Permasalahan tersebut adalah adanya perbedaan dasar klaim atas sebagian lahan usaha II 94 Ha antara masyarakat transmigrasi dengan masyarakat lokal. Dasar
klaim penguasaan tanah dan SDA oleh masyarakat transmigrasi secara de jure, dimana tanah yang diklaim masyarakat transmigrasi merupakan lahan usaha II
yang merupakan lahan yang disiapkan oleh pemerintah kepada masyarakat
83 transmigrasi. Lahan usaha II tersebut sudah diterbitkan sertifikat hak milik atas
nama tiap-tiap kepala keluarga masyarakat transmigrasi. Dalam pasal 19 ayat 2 huruf c UUPA , sertifikat adalah surat tanda bukti hak untuk hak atas tanah dan
hak atas tanggungan yang sudah dibukukan dalam buku tanah yang bersangkutan. Hasil observasi terhadap obyek tanah lahan usaha II yang berada dalam
wilayah KPHP GS secara de facto dikuasai dan diolah oleh masyarakat lokal. Umumnya tanaman yang diusahakan oleh masyarakat lokal adalah kelapa, kakao
dan pala. Pada saat penelitian dilaksanakan keseluruhan tanaman yang diusahakan masyarakat lokal pada lahan usaha II tersebut sudah berproduksi dan menjadi
penopang kehidupan sehari-hari masyarakat lokal yang menguasai dan mengolah tanah dan SDA tersebut.
Affif 2005 adanya dua sifat kepemilikan secara de jure dan de facto memunculkan persoalan tentang sumber dari legitimasi klaim atas tanah ataupun
sumber-sumber alam. Berdasarkan hasil wawancara dengan Kepala Bagian Pemerintahan Pemkab Halmahera Tengah bapak Fehby Alting, SIP., MSi.

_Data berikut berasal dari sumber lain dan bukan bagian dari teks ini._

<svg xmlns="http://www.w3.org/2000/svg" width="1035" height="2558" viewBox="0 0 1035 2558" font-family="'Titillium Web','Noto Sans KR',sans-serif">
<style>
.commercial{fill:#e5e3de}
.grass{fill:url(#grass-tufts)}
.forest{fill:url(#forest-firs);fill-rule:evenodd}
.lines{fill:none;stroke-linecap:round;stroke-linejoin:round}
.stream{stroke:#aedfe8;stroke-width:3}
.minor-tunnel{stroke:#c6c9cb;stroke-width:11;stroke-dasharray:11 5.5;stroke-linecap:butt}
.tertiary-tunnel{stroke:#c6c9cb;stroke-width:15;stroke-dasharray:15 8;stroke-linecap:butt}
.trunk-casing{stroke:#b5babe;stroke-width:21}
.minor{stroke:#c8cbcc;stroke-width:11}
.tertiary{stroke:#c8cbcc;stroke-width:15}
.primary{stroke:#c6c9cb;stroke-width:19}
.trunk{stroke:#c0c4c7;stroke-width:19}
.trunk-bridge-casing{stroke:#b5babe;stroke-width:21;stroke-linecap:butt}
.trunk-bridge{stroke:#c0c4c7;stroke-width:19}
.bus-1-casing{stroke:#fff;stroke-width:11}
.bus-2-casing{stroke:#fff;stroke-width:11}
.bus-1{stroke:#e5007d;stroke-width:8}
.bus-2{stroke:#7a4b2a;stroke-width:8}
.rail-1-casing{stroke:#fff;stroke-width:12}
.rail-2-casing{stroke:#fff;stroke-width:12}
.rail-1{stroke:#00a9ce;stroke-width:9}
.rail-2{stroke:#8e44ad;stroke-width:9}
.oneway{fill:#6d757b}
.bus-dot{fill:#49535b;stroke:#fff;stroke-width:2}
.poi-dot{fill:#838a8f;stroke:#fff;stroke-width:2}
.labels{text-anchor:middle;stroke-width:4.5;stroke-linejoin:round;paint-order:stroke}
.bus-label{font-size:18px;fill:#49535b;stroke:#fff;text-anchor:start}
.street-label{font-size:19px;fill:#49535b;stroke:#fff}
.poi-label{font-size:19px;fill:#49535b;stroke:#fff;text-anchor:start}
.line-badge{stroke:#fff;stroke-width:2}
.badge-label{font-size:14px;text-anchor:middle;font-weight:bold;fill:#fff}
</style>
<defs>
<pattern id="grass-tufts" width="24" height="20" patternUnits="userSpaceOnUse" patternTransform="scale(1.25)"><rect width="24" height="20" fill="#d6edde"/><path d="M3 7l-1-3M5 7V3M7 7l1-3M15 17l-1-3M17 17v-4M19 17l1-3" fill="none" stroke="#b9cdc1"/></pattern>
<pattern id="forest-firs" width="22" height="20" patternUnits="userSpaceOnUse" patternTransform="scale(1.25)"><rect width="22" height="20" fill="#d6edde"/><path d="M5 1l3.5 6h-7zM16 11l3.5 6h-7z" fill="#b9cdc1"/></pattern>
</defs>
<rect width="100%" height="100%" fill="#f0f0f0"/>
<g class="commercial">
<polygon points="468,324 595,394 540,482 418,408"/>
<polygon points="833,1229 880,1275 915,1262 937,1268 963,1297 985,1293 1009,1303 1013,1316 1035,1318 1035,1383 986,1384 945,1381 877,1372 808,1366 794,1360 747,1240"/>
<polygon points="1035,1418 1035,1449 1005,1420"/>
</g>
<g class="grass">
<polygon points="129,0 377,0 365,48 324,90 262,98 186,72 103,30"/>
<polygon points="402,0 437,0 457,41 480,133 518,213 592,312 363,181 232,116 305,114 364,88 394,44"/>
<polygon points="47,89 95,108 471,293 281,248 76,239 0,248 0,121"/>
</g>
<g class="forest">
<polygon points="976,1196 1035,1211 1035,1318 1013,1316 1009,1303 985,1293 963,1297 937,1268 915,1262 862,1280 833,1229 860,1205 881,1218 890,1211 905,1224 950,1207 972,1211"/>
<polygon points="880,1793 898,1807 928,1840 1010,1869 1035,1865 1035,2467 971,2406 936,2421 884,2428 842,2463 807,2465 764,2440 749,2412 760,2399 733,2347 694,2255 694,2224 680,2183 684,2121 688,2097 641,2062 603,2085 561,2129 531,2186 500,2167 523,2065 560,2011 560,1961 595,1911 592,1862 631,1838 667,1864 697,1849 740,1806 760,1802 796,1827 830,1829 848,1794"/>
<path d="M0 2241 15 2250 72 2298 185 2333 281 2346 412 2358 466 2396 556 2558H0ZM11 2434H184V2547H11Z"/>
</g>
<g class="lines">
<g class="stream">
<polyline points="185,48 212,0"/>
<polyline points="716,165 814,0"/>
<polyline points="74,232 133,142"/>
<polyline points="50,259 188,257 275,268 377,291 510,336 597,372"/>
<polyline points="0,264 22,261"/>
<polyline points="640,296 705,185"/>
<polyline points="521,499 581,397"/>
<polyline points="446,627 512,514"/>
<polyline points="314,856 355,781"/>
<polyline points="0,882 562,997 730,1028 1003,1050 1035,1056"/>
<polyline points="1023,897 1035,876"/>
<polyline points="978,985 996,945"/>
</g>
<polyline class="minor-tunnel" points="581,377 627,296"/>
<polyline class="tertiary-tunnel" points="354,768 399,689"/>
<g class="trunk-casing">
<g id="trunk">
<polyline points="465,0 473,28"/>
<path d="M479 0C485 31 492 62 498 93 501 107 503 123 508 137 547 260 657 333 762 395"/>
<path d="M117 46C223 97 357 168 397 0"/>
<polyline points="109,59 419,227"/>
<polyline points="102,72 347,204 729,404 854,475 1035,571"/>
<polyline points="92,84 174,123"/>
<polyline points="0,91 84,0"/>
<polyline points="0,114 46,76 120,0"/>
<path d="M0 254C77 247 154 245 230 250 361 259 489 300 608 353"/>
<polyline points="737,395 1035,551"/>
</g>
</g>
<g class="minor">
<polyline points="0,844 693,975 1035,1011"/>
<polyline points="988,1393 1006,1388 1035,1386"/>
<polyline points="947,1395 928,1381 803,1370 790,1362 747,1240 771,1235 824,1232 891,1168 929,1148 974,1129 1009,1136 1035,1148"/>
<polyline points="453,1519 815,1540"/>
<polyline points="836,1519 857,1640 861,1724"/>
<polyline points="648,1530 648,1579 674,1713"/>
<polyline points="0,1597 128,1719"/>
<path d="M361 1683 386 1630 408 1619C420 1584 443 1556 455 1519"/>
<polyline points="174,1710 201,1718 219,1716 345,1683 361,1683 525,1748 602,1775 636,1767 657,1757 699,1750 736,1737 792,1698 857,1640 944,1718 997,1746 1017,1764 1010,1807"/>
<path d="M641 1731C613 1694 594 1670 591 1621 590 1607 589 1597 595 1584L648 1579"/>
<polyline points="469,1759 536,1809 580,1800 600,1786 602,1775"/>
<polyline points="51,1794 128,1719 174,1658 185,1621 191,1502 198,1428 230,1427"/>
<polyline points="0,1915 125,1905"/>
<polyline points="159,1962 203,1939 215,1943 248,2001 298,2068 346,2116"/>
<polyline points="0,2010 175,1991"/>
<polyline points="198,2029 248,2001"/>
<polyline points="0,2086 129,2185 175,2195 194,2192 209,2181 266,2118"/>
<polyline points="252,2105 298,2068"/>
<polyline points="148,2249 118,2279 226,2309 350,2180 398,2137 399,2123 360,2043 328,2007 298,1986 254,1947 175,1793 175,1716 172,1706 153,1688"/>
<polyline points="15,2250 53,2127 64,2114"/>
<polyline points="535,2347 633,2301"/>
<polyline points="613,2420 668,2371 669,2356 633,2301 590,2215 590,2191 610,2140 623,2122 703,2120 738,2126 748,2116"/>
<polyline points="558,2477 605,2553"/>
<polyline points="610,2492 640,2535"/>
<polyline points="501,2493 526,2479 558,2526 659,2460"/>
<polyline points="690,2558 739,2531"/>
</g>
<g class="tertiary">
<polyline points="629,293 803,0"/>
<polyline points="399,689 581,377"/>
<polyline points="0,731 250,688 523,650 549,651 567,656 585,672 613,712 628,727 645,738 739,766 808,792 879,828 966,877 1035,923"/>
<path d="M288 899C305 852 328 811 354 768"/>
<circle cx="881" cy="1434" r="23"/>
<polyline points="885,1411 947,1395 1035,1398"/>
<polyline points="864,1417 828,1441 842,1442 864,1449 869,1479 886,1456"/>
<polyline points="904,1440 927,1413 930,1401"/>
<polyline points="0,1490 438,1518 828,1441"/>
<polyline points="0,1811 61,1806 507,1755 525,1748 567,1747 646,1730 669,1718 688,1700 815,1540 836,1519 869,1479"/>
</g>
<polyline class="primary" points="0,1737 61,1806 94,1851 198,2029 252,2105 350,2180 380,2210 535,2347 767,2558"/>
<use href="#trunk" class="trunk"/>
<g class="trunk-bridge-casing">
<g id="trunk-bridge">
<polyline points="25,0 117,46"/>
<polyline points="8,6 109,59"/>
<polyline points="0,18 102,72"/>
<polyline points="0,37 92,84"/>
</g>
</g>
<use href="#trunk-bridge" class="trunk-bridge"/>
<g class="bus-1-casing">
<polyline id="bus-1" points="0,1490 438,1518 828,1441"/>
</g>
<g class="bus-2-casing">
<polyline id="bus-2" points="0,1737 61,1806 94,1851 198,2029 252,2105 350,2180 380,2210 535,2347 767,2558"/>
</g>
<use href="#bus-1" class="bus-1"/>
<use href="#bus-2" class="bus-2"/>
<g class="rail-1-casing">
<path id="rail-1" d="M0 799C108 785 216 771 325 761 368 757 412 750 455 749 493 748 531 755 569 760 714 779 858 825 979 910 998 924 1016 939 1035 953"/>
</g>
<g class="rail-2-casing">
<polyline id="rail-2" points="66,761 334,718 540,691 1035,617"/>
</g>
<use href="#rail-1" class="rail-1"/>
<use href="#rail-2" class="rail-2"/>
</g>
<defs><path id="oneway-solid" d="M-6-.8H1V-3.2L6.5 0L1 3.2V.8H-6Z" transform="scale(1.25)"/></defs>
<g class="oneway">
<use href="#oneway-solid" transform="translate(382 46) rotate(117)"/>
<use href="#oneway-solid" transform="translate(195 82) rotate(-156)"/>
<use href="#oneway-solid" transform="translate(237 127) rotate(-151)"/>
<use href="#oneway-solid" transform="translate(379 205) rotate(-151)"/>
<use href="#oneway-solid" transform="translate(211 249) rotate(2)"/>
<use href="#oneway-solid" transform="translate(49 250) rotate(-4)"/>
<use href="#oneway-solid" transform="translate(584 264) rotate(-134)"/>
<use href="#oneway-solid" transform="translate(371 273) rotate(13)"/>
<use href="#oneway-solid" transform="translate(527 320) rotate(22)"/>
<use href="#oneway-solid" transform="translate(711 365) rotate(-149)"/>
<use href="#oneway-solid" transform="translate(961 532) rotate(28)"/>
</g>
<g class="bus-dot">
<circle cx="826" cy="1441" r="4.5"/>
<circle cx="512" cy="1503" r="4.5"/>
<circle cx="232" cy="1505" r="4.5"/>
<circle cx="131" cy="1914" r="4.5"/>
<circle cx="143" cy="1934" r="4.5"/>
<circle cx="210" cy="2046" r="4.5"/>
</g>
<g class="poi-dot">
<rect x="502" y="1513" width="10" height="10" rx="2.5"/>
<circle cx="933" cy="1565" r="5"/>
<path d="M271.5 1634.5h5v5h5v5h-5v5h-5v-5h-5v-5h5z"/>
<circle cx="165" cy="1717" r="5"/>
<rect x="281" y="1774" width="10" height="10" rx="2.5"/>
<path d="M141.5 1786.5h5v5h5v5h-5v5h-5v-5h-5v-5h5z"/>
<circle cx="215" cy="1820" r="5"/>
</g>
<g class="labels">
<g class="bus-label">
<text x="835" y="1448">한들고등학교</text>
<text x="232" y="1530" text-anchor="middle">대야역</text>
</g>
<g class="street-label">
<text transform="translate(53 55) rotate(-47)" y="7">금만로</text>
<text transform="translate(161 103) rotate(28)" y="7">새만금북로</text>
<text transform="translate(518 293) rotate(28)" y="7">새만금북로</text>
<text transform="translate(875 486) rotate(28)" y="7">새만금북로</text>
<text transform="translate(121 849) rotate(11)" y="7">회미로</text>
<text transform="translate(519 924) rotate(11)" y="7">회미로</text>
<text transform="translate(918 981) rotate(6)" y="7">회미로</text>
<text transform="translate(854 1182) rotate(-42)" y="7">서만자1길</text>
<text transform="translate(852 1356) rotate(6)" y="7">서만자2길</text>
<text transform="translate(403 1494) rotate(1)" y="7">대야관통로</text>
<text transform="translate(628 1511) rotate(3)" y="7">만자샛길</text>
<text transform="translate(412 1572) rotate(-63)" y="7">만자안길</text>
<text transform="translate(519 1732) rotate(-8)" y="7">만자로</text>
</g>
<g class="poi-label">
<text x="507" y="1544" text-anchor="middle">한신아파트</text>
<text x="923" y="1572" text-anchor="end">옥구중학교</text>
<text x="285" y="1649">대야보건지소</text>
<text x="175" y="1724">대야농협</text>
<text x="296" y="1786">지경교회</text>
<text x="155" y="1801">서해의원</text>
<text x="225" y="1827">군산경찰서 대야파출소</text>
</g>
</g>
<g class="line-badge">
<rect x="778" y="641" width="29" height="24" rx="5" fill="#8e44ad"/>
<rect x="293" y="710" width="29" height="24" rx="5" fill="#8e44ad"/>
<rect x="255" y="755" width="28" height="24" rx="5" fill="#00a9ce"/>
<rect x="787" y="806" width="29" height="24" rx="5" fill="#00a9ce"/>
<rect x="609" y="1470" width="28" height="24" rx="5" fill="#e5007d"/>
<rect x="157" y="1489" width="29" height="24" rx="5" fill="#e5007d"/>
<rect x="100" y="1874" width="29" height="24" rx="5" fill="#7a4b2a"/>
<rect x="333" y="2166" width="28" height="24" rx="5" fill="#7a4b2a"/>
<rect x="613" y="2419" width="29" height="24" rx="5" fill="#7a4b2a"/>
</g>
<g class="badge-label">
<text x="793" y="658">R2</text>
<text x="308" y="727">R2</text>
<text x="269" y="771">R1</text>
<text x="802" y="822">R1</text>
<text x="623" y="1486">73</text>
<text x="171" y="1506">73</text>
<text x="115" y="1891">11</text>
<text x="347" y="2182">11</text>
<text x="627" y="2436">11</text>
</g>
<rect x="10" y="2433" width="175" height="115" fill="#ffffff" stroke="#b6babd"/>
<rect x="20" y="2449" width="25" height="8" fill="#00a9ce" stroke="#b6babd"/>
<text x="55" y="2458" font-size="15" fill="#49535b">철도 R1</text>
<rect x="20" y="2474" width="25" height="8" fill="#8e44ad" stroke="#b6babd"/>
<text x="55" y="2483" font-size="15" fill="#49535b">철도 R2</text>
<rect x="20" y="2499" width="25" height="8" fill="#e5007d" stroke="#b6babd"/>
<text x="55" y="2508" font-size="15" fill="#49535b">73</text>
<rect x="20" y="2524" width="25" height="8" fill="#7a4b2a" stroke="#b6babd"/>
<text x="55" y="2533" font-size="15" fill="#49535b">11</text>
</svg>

“ Kalau konflik masyarakat ini dibawa ke ranah hukum maka masyarakat lokal kita juga
mengalami kerepotan karena mereka mengelola lahan yang sudah disertifikat atas nama orang lain, selain itu memang harus diakui bahwa sampai saat ini
pembagian lahan usaha II mengalami ketidakjelasan lokasi.” Sedangkan wawancara dengan Zain Asraruddin Staf BPN Kabupaten Halmahera Tengah:
“Harus ditelusuri mengapa ada masyarakat yang mengelola lahan usaha II, karena BPN tidak mungkin menerbitkan sertifikat kalau di situ ada lahan yang diolah
masyarakat. Pengukuran lahan untuk sertifikat harus jelas siapa pemilik dan persetujuan pemilik lain yang berbatasan. Dan khusus untuk transmigrasi sudah
ada kerja sama dan BPN mengukur tanah sesuai nama dan lokasi yang disampaikan pihak Departemen Transmigrasi. Pendapat bapak Umar Assegaf
Kabid Transmigrasi Dinas tenaga Kerja dan Transmigrasi Kabupaten Halmahera Tengah:
“Kalau ada yang bilang lokasi lahan II adalah milik masyarakat maka saya sangsi, karena areal itu sudah dibuat tataruang untuk transmigrasi sesuai daya
tampung, dan merupakan satu kesatuan areal yang terdiri dari Lahan pemukiman, lahan usaha I dan lahan usaha II, jadi dengan demikian boleh dikatakan
masyarakat lokal mengokupasi lahan usaha II.